■ **TASK GOAL**
The response must be made up of the lines in the entries below that contain "محتوایی".

Extracted page text data

☆ ☆ ☆ ☆ ☆ ☆ ☆

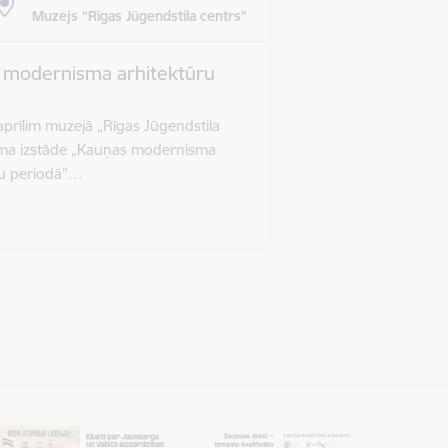
Muzejs “Rīgas Jūgendstila centrs”
s modernisma arhitektūru
 aprīlim muzejā „Rīgas Jūgendstila
āma izstāde „Kauņas modernisma
ru periodā”…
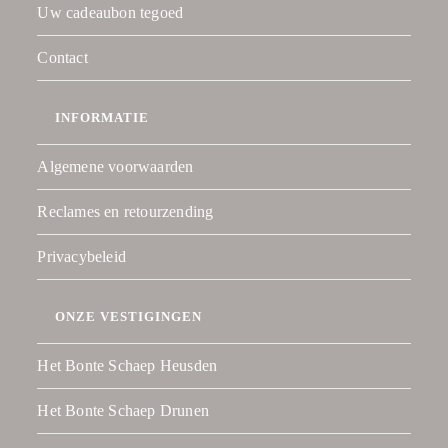
Uw cadeaubon tegoed
Contact
INFORMATIE
Algemene voorwaarden
Reclames en retourzending
Privacybeleid
ONZE VESTIGINGEN
Het Bonte Schaep Heusden
Het Bonte Schaep Drunen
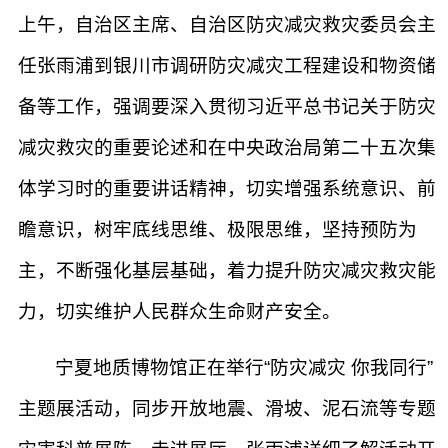
上午，自治区主席、自治区防灾减灾救灾委员会主
任张雨浦到银川市调研防灾减灾工程建设和物资储
备等工作，强调要深入贯彻习近平总书记关于防灾
减灾救灾的重要论述和在中央政治局第二十五次集
体学习时的重要讲话精神，切实增强系统意识、前
瞻意识，树牢底线思维、极限思维，坚持预防为
主，不断强化基层基础，着力提升防灾减灾救灾能
力，切实维护人民群众生命财产安全。
宁夏地质博物馆正在举行“防灾减灾 你我同行”
主题展活动，同步开放地震、滑坡、泥石流等专题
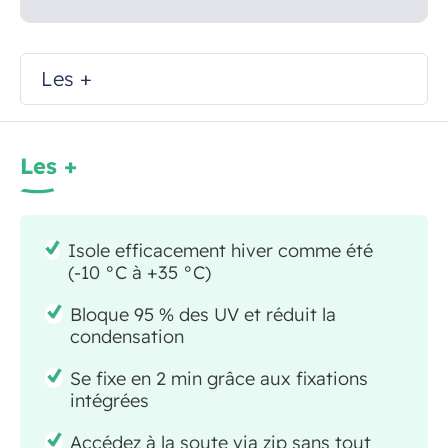
Les +
Les +
Isole efficacement hiver comme été
(-10 °C à +35 °C)
Bloque 95 % des UV et réduit la
condensation
Se fixe en 2 min grâce aux fixations
intégrées
Accédez à la soute via zip sans tout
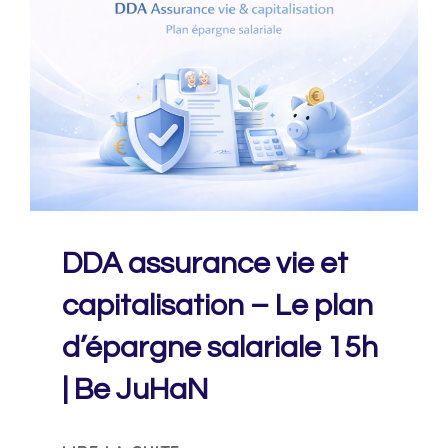
DDA assurance vie et
capitalisation – Le plan
d’épargne salariale 15h
| Be JuHaN
DDA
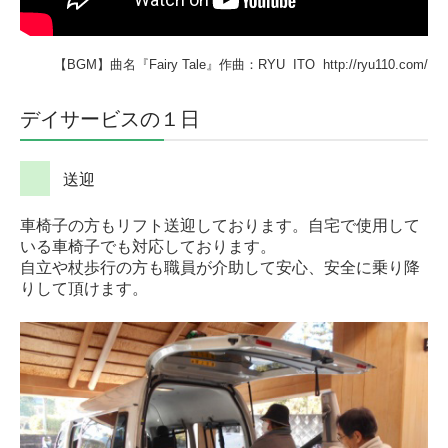
【BGM】曲名『Fairy Tale』作曲：RYU ITO http://ryu110.com/
デイサービスの１日
送迎
車椅子の方もリフト送迎しております。自宅で使用して
いる車椅子でも対応しております。
自立や杖歩行の方も職員が介助して安心、安全に乗り降
りして頂けます。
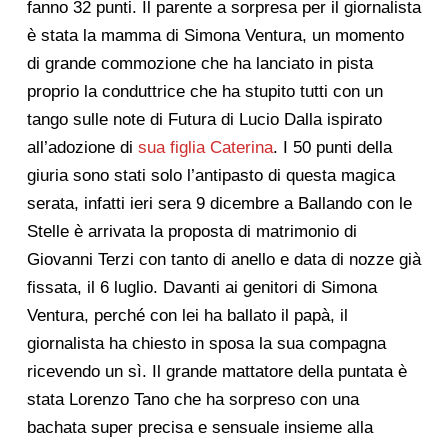
fanno 32 punti. Il parente a sorpresa per il giornalista
è stata la mamma di Simona Ventura, un momento
di grande commozione che ha lanciato in pista
proprio la conduttrice che ha stupito tutti con un
tango sulle note di Futura di Lucio Dalla ispirato
all’adozione di
sua figlia Caterina
. I 50 punti della
giuria sono stati solo l’antipasto di questa magica
serata, infatti ieri sera 9 dicembre a Ballando con le
Stelle è arrivata la proposta di matrimonio di
Giovanni Terzi con tanto di anello e data di nozze già
fissata, il 6 luglio. Davanti ai genitori di Simona
Ventura, perché con lei ha ballato il papà, il
giornalista ha chiesto in sposa la sua compagna
ricevendo un sì. Il grande mattatore della puntata è
stata Lorenzo Tano che ha sorpreso con una
bachata super precisa e sensuale insieme alla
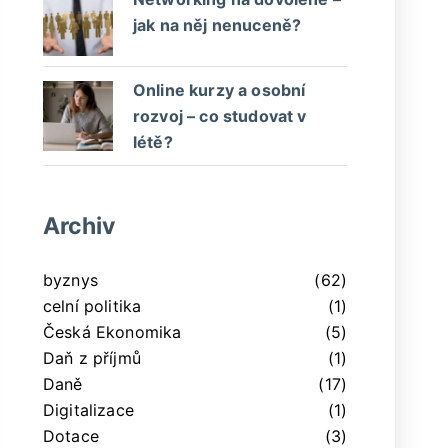
jak na něj nenuceně?
Online kurzy a osobní
rozvoj – co studovat v
létě?
Archiv
byznys
(62)
celní politika
(1)
Česká Ekonomika
(5)
Daň z příjmů
(1)
Daně
(17)
Digitalizace
(1)
Dotace
(3)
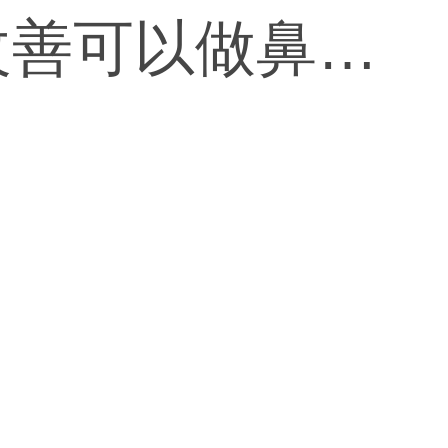
改善可以做鼻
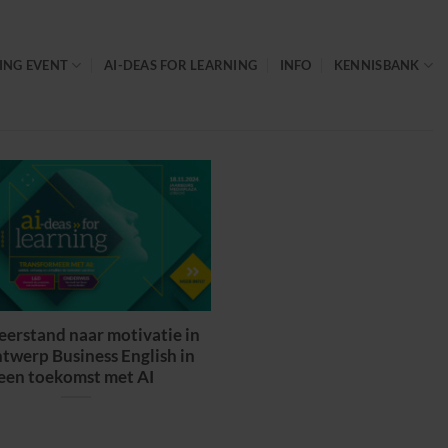
ING EVENT
AI-DEAS FOR LEARNING
INFO
KENNISBANK
erstand naar motivatie in
twerp Business English in
een toekomst met AI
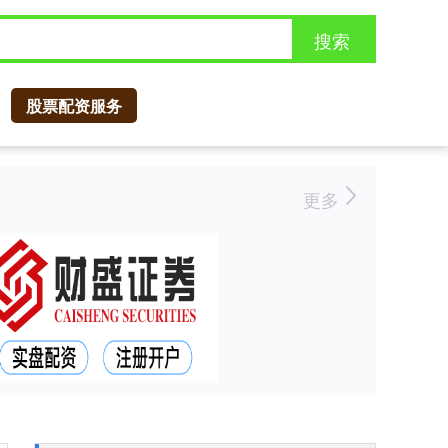
搜索
股票配资服务
更多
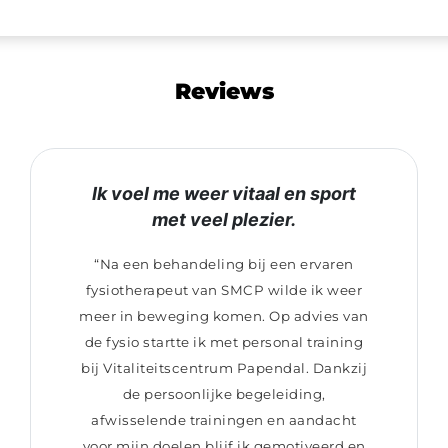
Reviews
Ik voel me weer vitaal en sport
met veel plezier.
“Na een behandeling bij een ervaren
fysiotherapeut van SMCP wilde ik weer
meer in beweging komen. Op advies van
de fysio startte ik met personal training
bij Vitaliteitscentrum Papendal. Dankzij
de persoonlijke begeleiding,
afwisselende trainingen en aandacht
voor mijn doelen blijf ik gemotiveerd en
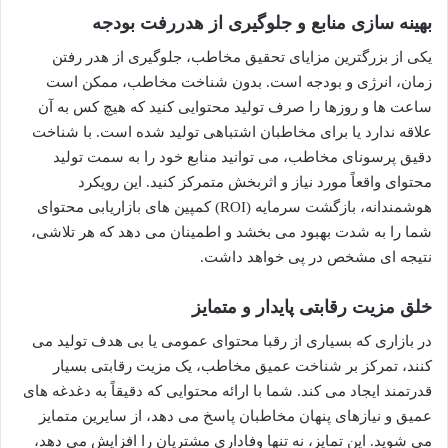
بهینه سازی منابع و جلوگیری از هدررفت بودجه
یکی از بزرگترین مزایای تحقیق مخاطب، جلوگیری از هدر رفتن
زمان، انرژی و بودجه است. بدون شناخت مخاطب، ممکن است
ساعت ها و روزها را صرف تولید محتوایی کنید که هیچ کس به آن
علاقه ندارد یا برای مخاطبان اشتباهی تولید شده است. با شناخت
دقیق پرسونای مخاطب، می توانید منابع خود را به سمت تولید
محتوای واقعاً مورد نیاز و اثربخش متمرکز کنید. این رویکرد
هوشمندانه، بازگشت سرمایه (ROI) کمپین های بازاریابی محتوای
شما را به شدت بهبود می بخشد و اطمینان می دهد که هر تلاشی،
نتیجه ای مشخص در پی خواهد داشت.
خلق مزیت رقابتی پایدار و متمایز
در بازاری که بسیاری از رقبا محتوای عمومی یا بی هدف تولید می
کنند، تمرکز بر شناخت عمیق مخاطب، یک مزیت رقابتی بسیار
قدرتمند ایجاد می کند. شما با ارائه محتوایی که دقیقاً به دغدغه های
عمیق و نیازهای پنهان مخاطبان پاسخ می دهد، از سایرین متمایز
می شوید. این تمایز، نه تنها وفاداری مشتریان را افزایش می دهد،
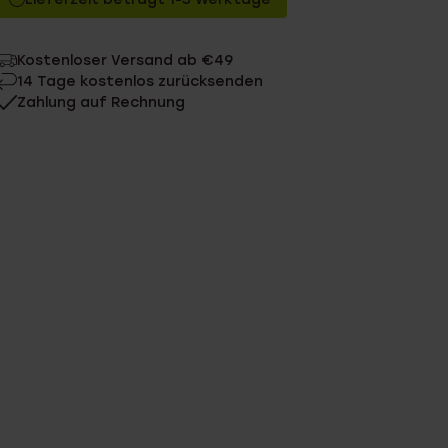
Kostenloser Versand ab €49
14 Tage kostenlos zurücksenden
Zahlung auf Rechnung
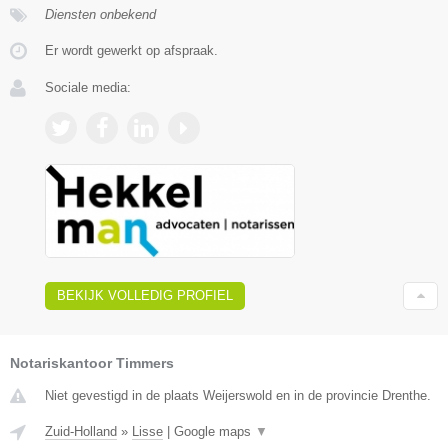
Diensten onbekend
Er wordt gewerkt op afspraak.
Sociale media:
BEKIJK VOLLEDIG PROFIEL
Notariskantoor Timmers
Niet gevestigd in de plaats Weijerswold en in de provincie Drenthe.
Zuid-Holland
»
Lisse
|
Google maps
▼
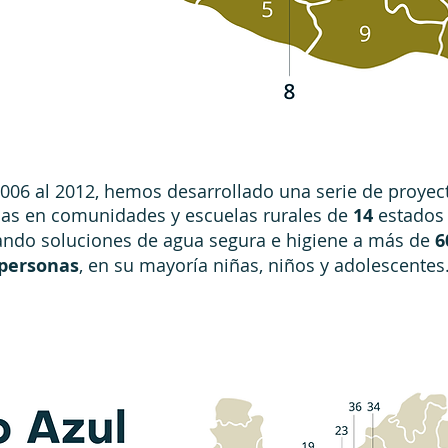
006 al 2012, hemos desarrollado una serie de proyec
as en comunidades y escuelas rurales de
14
estados 
ando soluciones de agua segura e higiene a más de
6
personas
, en su mayoría niñas, niños y adolescentes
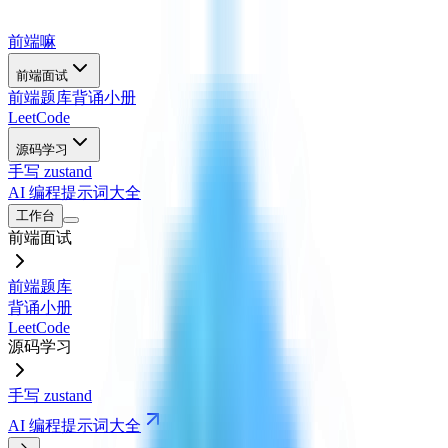
前端嘛
前端面试
前端题库
背诵小册
LeetCode
源码学习
手写 zustand
AI 编程提示词大全
工作台
前端面试
前端题库
背诵小册
LeetCode
源码学习
手写 zustand
AI 编程提示词大全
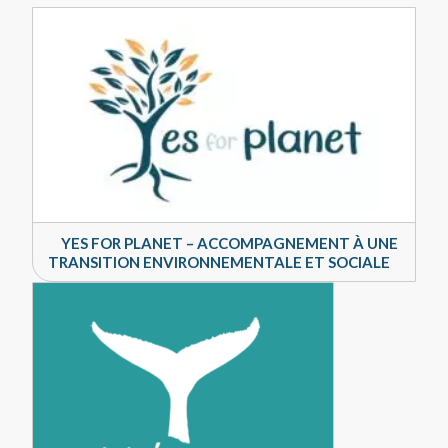
YES FOR PLANET – ACCOMPAGNEMENT À UNE
TRANSITION ENVIRONNEMENTALE ET SOCIALE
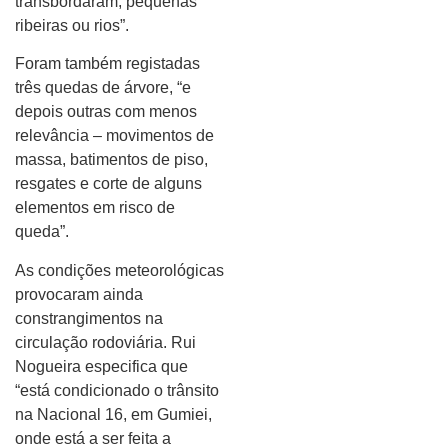
transbordaram, pequenas
ribeiras ou rios”.
Foram também registadas
três quedas de árvore, “e
depois outras com menos
relevância – movimentos de
massa, batimentos de piso,
resgates e corte de alguns
elementos em risco de
queda”.
As condições meteorológicas
provocaram ainda
constrangimentos na
circulação rodoviária. Rui
Nogueira especifica que
“está condicionado o trânsito
na Nacional 16, em Gumiei,
onde está a ser feita a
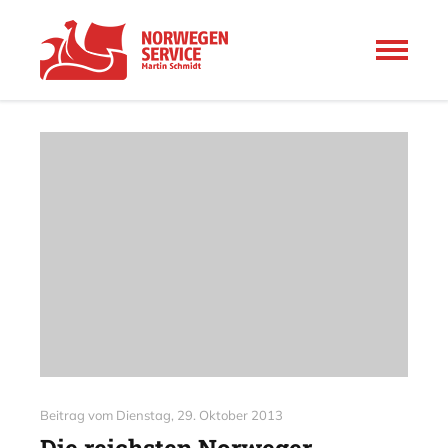
Beitrag vom
Dienstag, 29. Oktober 2013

☆ ☆ ☆ ☆ ☆ ☆ ☆

■ **REPLY**
ساعت ها و روزها را صرف تولید محتوایی کنید که هیچ کس به آن
قدرتمند ایجاد می کند. شما با ارائه محتوایی که دقیقاً به دغدغه های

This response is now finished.